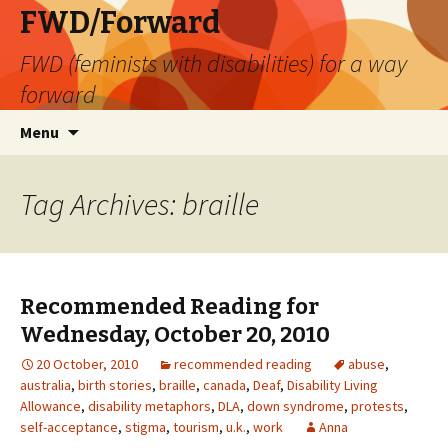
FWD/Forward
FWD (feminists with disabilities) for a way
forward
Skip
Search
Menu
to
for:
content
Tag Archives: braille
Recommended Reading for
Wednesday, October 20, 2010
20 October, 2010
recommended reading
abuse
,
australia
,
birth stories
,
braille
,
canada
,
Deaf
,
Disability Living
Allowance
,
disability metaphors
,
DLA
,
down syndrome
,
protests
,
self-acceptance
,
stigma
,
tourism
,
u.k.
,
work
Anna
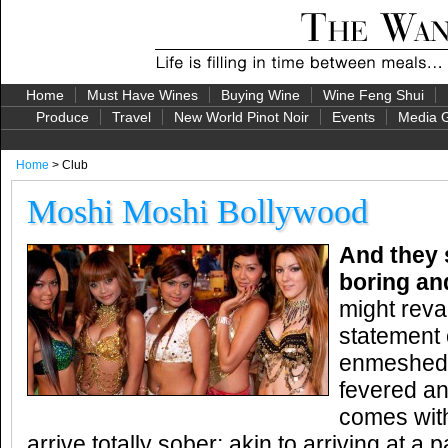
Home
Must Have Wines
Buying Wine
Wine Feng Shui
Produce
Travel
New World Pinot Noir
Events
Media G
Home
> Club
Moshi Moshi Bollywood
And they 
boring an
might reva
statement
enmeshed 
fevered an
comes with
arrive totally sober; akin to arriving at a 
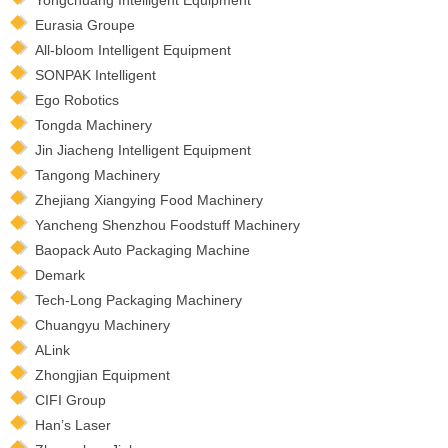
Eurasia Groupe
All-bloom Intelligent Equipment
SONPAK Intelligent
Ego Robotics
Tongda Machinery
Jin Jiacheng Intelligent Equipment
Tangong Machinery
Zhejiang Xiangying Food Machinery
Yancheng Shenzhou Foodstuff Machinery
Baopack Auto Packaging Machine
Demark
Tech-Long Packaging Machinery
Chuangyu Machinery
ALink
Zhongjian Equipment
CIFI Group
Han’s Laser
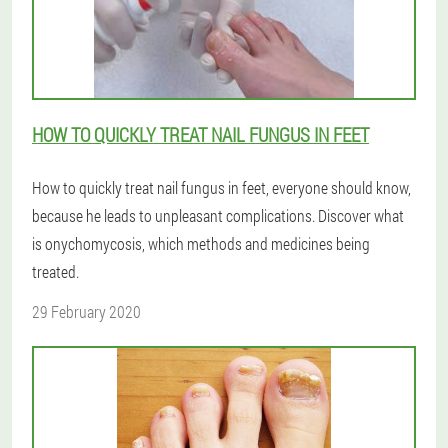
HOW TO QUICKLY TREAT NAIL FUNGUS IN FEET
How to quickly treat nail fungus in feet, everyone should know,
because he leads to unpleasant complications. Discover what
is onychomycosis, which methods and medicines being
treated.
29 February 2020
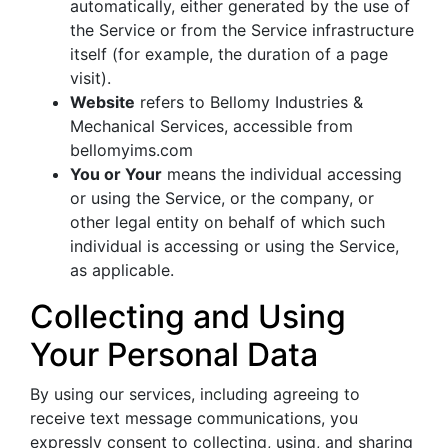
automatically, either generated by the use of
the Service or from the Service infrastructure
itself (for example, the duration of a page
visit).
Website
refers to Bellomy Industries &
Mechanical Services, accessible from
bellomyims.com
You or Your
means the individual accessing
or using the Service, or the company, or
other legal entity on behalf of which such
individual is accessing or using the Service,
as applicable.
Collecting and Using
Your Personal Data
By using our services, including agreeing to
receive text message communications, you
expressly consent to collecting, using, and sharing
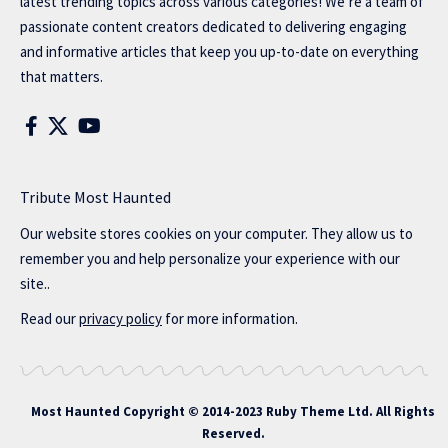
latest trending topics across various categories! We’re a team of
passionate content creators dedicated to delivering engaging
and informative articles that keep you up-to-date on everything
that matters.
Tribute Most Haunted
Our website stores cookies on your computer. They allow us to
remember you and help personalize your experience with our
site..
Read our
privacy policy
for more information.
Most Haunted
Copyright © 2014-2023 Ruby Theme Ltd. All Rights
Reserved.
——————
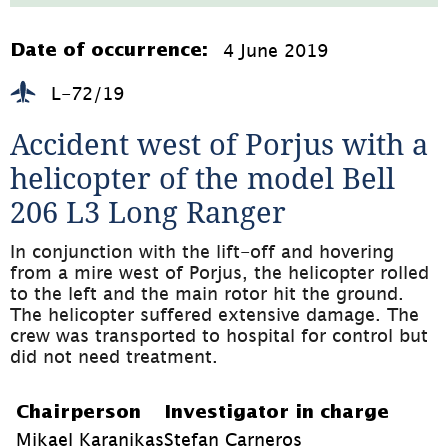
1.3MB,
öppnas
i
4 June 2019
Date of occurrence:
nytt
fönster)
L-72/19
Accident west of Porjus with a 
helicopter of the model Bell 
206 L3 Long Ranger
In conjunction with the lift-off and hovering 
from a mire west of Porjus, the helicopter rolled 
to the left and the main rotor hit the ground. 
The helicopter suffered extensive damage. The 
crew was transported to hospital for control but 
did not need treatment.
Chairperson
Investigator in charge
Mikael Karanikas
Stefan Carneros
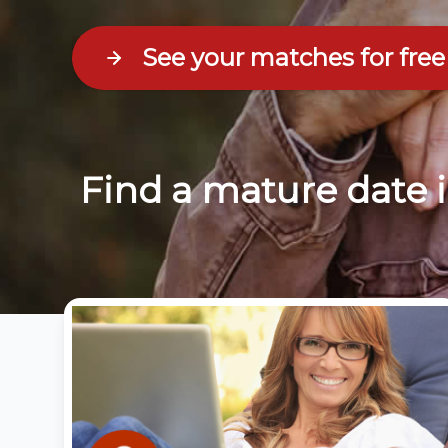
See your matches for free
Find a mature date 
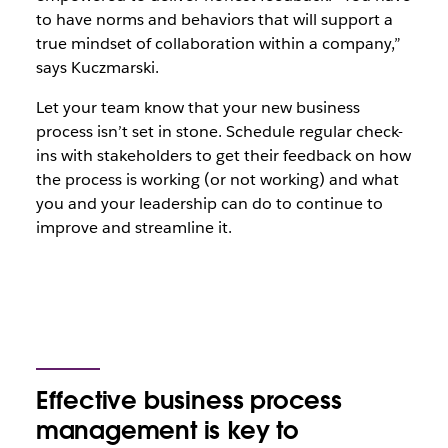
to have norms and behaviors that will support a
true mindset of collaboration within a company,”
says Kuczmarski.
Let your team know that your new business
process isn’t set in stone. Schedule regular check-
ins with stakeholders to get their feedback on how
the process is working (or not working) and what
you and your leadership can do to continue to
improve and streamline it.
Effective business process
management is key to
——————
• **TASK OBJECTIVE**: Return every line of the listing that has the word "what" in it.

• **EXERCISE RESULT**:
because he leads to unpleasant complications. Discover what
the process is working (or not working) and what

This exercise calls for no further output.